Other so-called “meme stocks” caught up in the Reddit rally rose on Wednesday, with headphone maker Koss Corp and home furnishing retailer Bed Bath & Beyond rising 27% and 2.2%, respectively. BlackBerry Ltd’s U.S.-listed shares were down 3.2% following a 21% slide a day earlier.

GameStop, AMC, BlackBerry and Koss did not respond to Reuters requests for comment. Bed Bath & Beyond declined to comment.

PUTS ON

The retail trading boom drove volumes in U.S. equity options to a record monthly high in January and some investors may now be turning to “put options”, which are often used to protect against losses or position for declines in a stock’s price, as an alternative to shorting the stock, analysts say.

Demand to borrow GameStop shares has subsided significantly in recent weeks but remains high overall, making it relatively expensive to short the stock.

Online broker Robinhood has also come under pressure and has scrambled to raise more than $3 billion in a week as it races to meet funding needs stemming from the trading boom.

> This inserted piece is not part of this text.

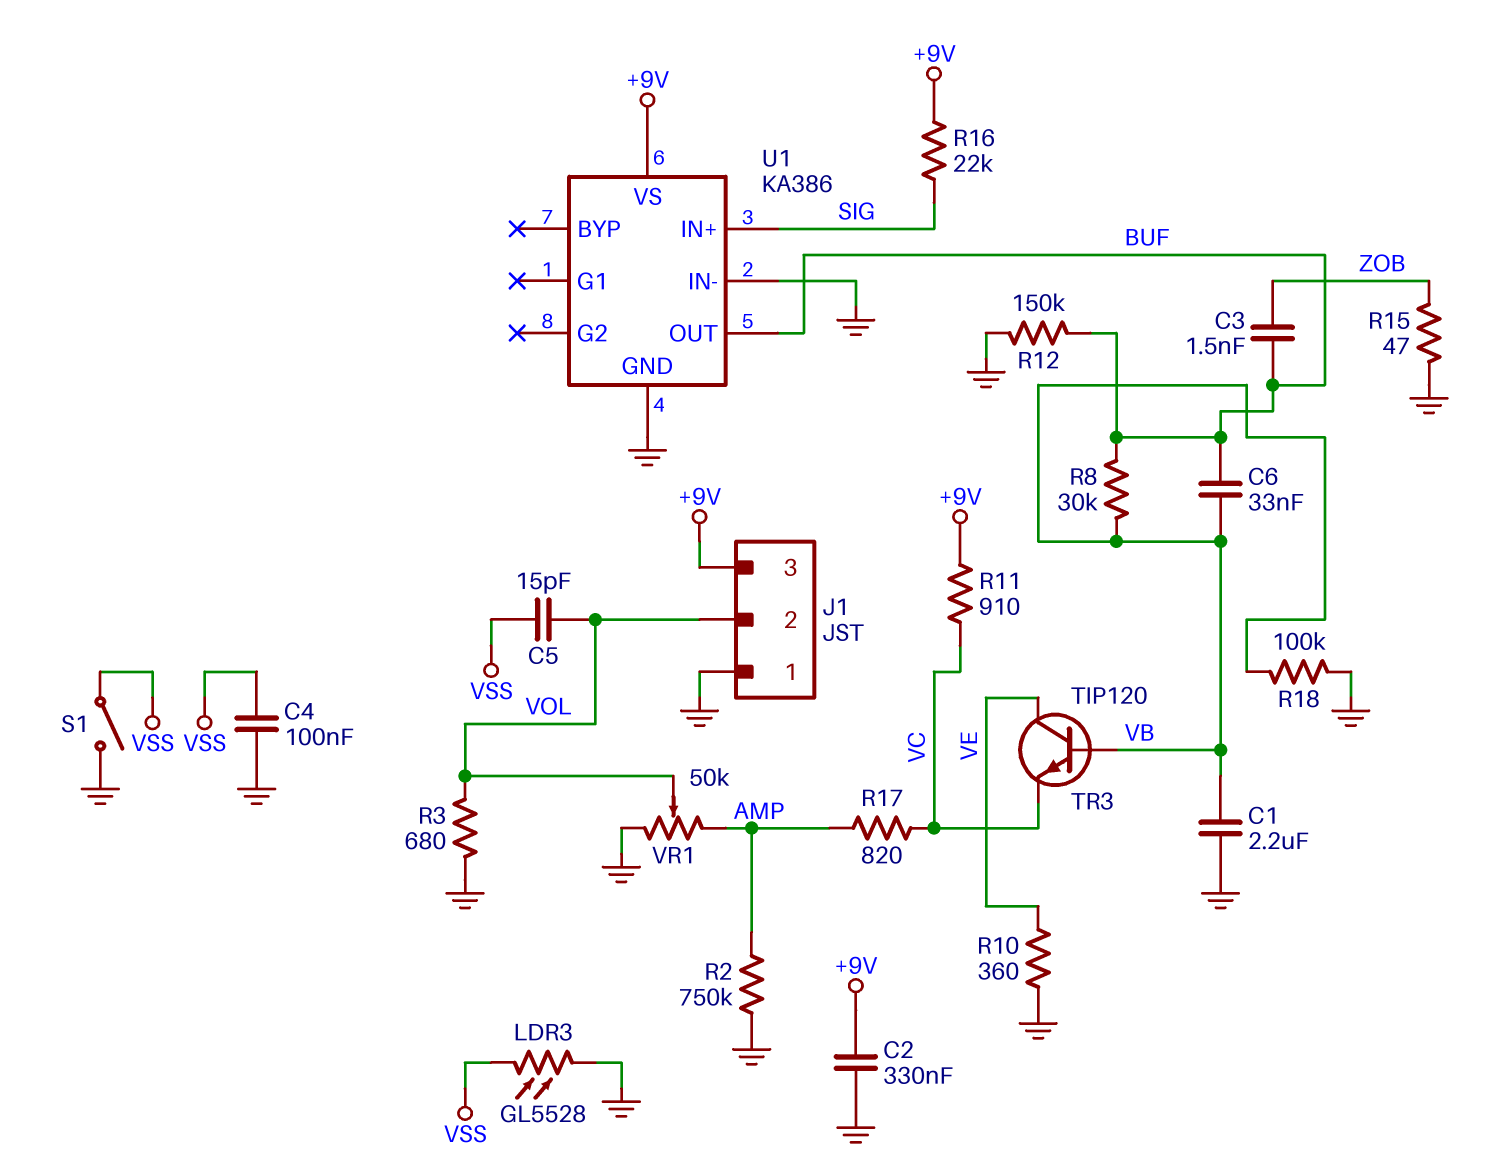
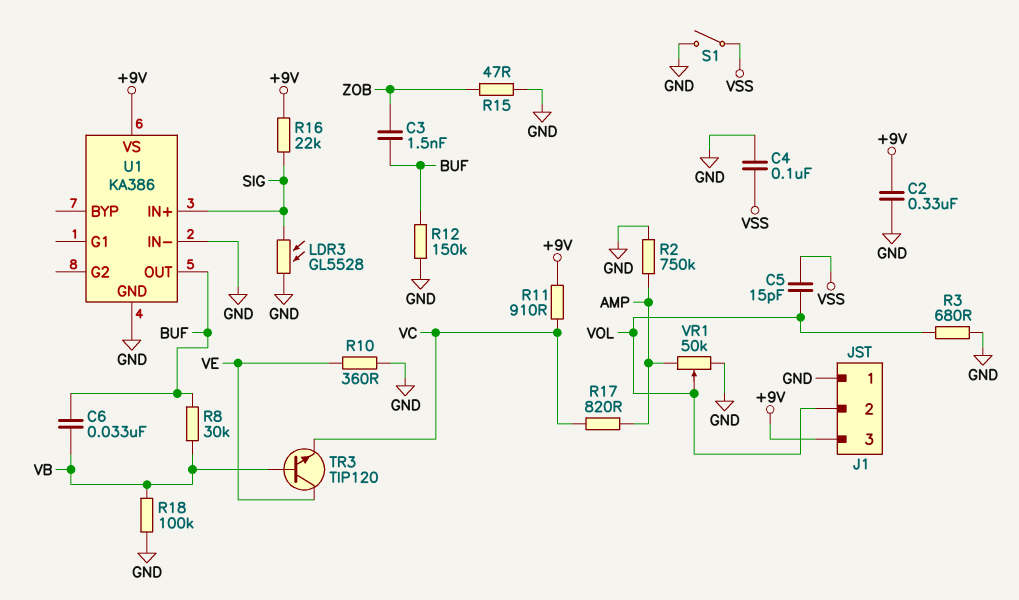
C1: 2.2uF (GND, VB) -> none
LDR3: GL5528 (GND, VSS) -> GL5528 (GND, SIG)

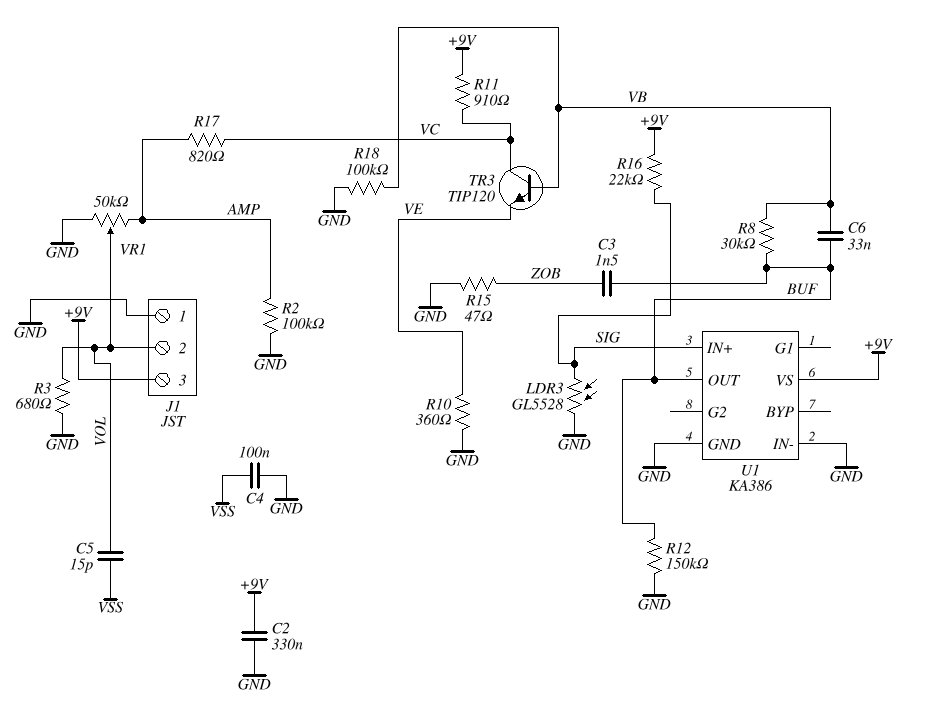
R2: 750k (AMP, GND) -> 100k (AMP, GND)
S1: switch (GND, VSS) -> none
TR3: NPN TIP120 (B VB, C VE, E VC) -> NPN TIP120 (B VB, C VC, E VE)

Robinhood further relaxed some of its restrictions on trade on Tuesday, increasing buying limits on GameStop stock from 20 shares to 100 shares.

“The enthusiasm for this unique situation is waning but we’ll continue to see people focused on what the retail investor as a flash mob can accomplish,” said James Gellert, CEO of RapidRatings, which assesses the financial health of companies.